• _Work request_: None of the pictures should be copied, though every line of the listing must be printed exactly.

*** Dataset content Section Begins ***

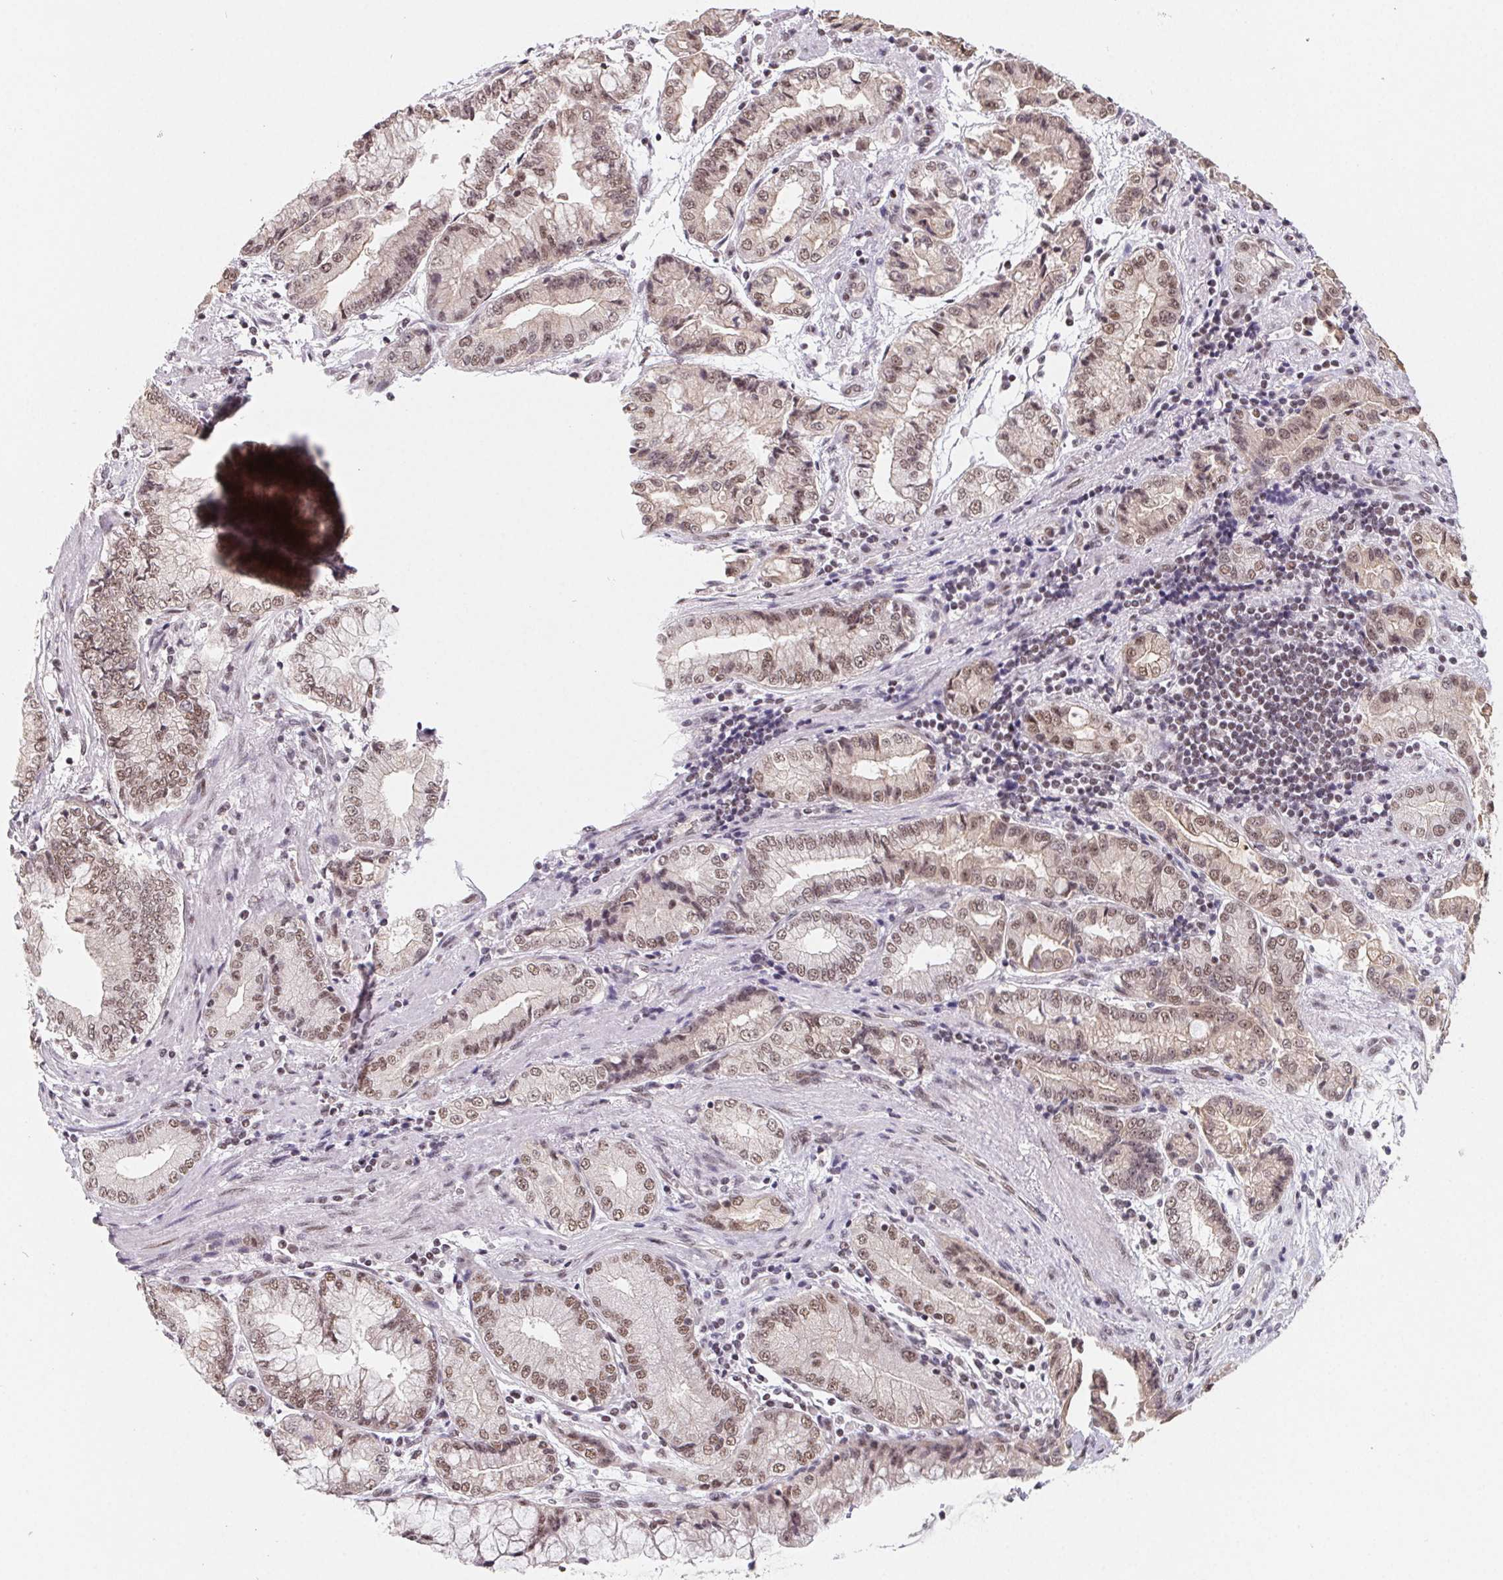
{"staining": {"intensity": "weak", "quantity": ">75%", "location": "nuclear"}, "tissue": "stomach cancer", "cell_type": "Tumor cells", "image_type": "cancer", "snomed": [{"axis": "morphology", "description": "Adenocarcinoma, NOS"}, {"axis": "topography", "description": "Stomach, upper"}], "caption": "Adenocarcinoma (stomach) stained with a protein marker shows weak staining in tumor cells.", "gene": "TCERG1", "patient": {"sex": "female", "age": 74}}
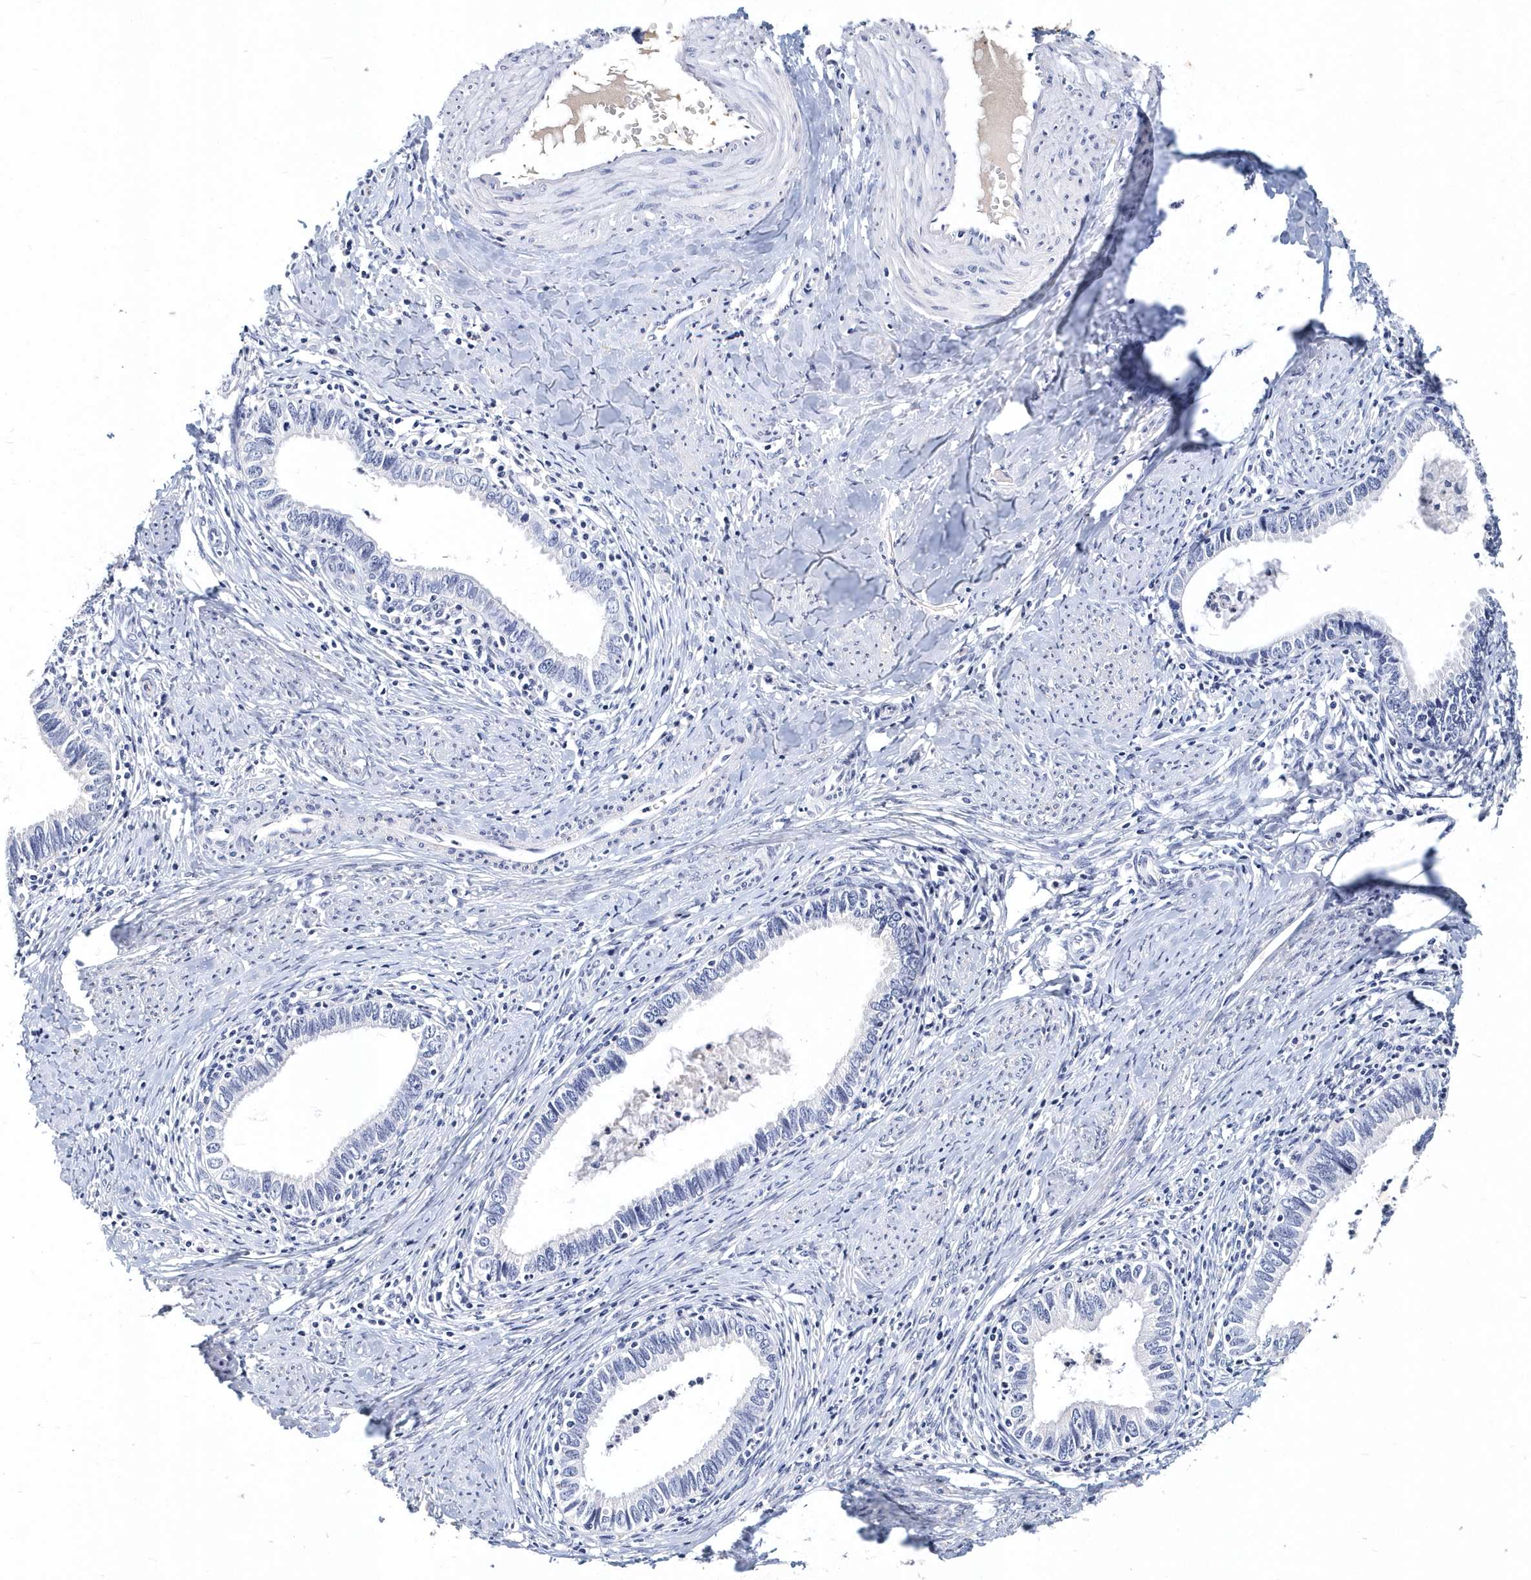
{"staining": {"intensity": "negative", "quantity": "none", "location": "none"}, "tissue": "cervical cancer", "cell_type": "Tumor cells", "image_type": "cancer", "snomed": [{"axis": "morphology", "description": "Adenocarcinoma, NOS"}, {"axis": "topography", "description": "Cervix"}], "caption": "This histopathology image is of cervical adenocarcinoma stained with IHC to label a protein in brown with the nuclei are counter-stained blue. There is no staining in tumor cells.", "gene": "ITGA2B", "patient": {"sex": "female", "age": 36}}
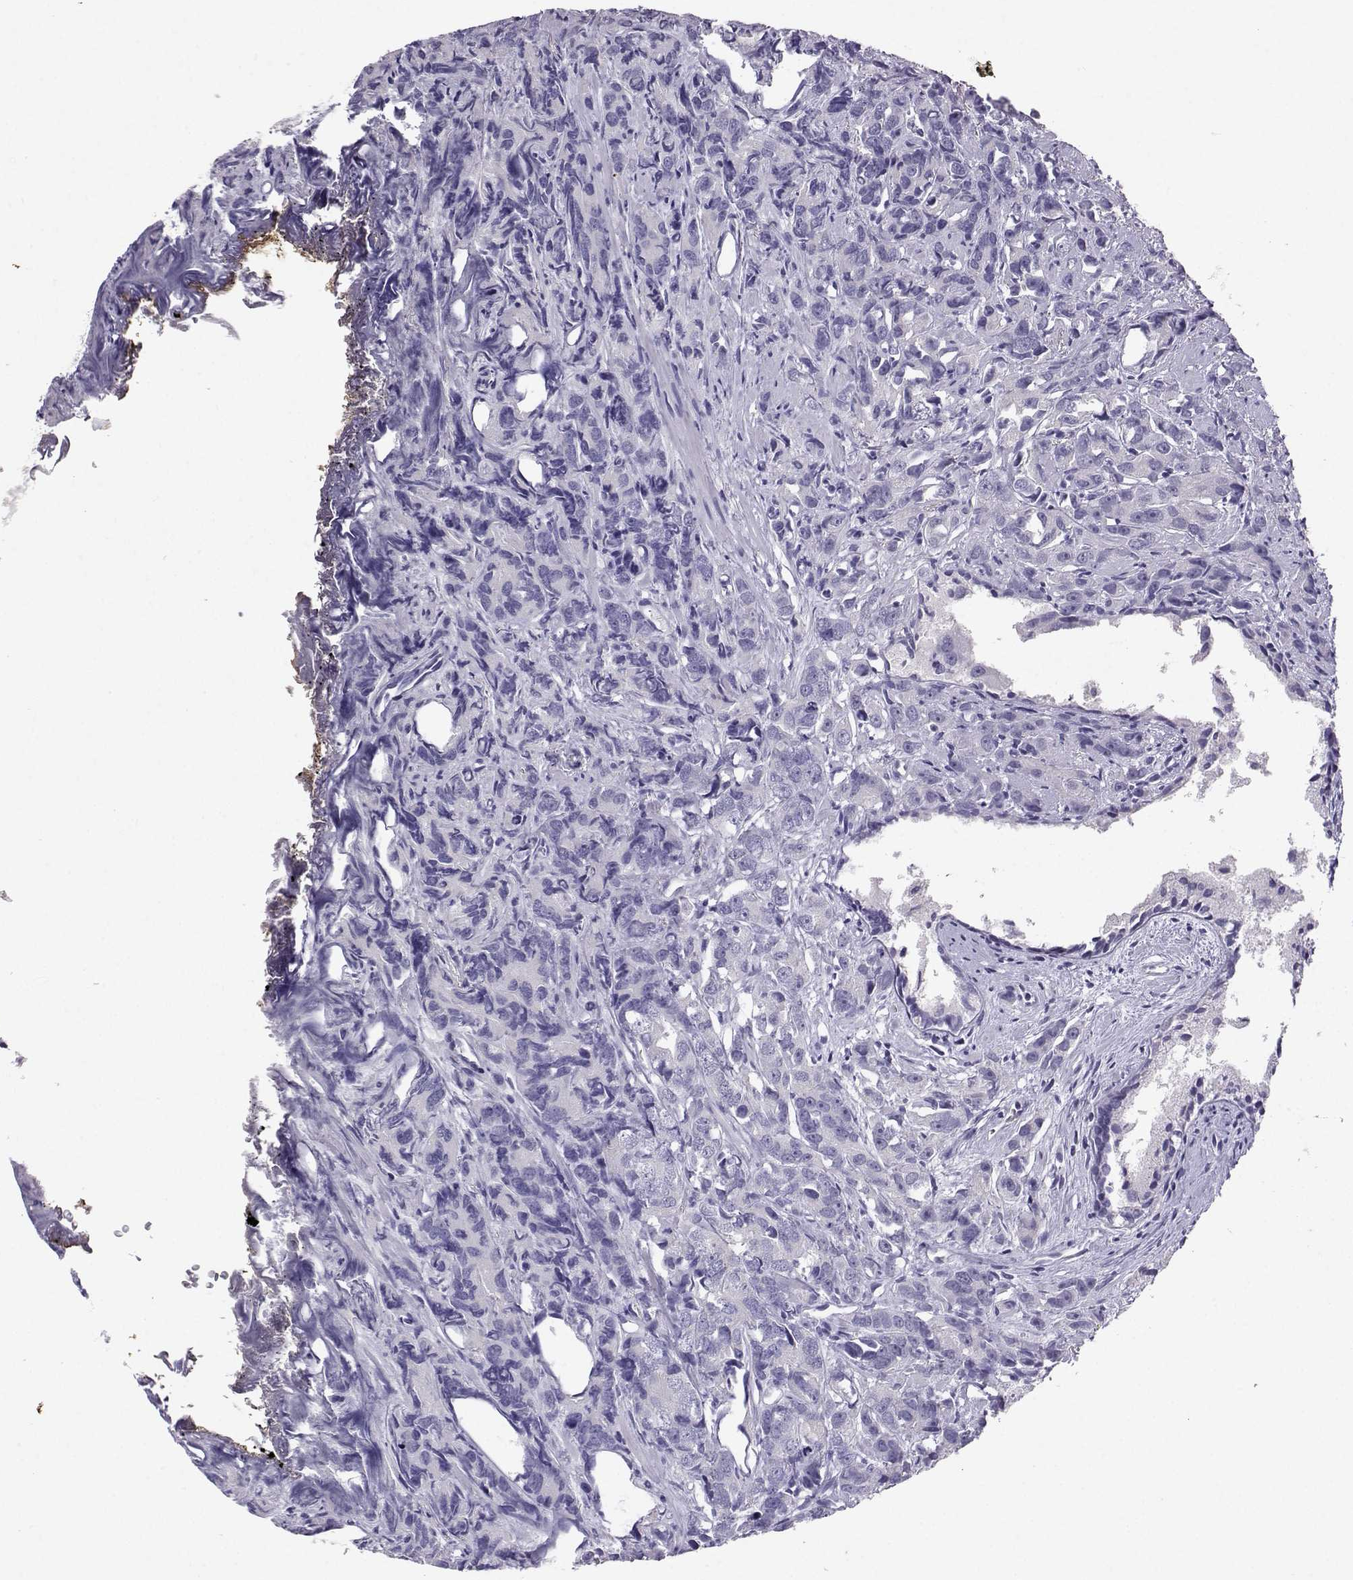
{"staining": {"intensity": "negative", "quantity": "none", "location": "none"}, "tissue": "prostate cancer", "cell_type": "Tumor cells", "image_type": "cancer", "snomed": [{"axis": "morphology", "description": "Adenocarcinoma, High grade"}, {"axis": "topography", "description": "Prostate"}], "caption": "DAB immunohistochemical staining of human prostate cancer (high-grade adenocarcinoma) exhibits no significant positivity in tumor cells.", "gene": "TBR1", "patient": {"sex": "male", "age": 90}}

*** Dataset content Section Ends ***

• _Written answer_:
{"staining": {"intensity": "weak", "quantity": ">75%", "location": "nuclear"}, "tissue": "stomach cancer", "cell_type": "Tumor cells", "image_type": "cancer", "snomed": [{"axis": "morphology", "description": "Adenocarcinoma, NOS"}, {"axis": "topography", "description": "Stomach, upper"}], "caption": "Adenocarcinoma (stomach) stained with a protein marker shows weak staining in tumor cells.", "gene": "TCERG1", "patient": {"sex": "female", "age": 74}}
{"staining": {"intensity": "negative", "quantity": "none", "location": "none"}, "tissue": "cervical cancer", "cell_type": "Tumor cells", "image_type": "cancer", "snomed": [{"axis": "morphology", "description": "Adenocarcinoma, NOS"}, {"axis": "topography", "description": "Cervix"}], "caption": "This histopathology image is of cervical adenocarcinoma stained with IHC to label a protein in brown with the nuclei are counter-stained blue. There is no staining in tumor cells.", "gene": "ITGA2B", "patient": {"sex": "female", "age": 36}}
{"staining": {"intensity": "negative", "quantity": "none", "location": "none"}, "tissue": "prostate cancer", "cell_type": "Tumor cells", "image_type": "cancer", "snomed": [{"axis": "morphology", "description": "Adenocarcinoma, High grade"}, {"axis": "topography", "description": "Prostate"}], "caption": "DAB immunohistochemical staining of human prostate cancer (high-grade adenocarcinoma) exhibits no significant positivity in tumor cells.", "gene": "TBR1", "patient": {"sex": "male", "age": 90}}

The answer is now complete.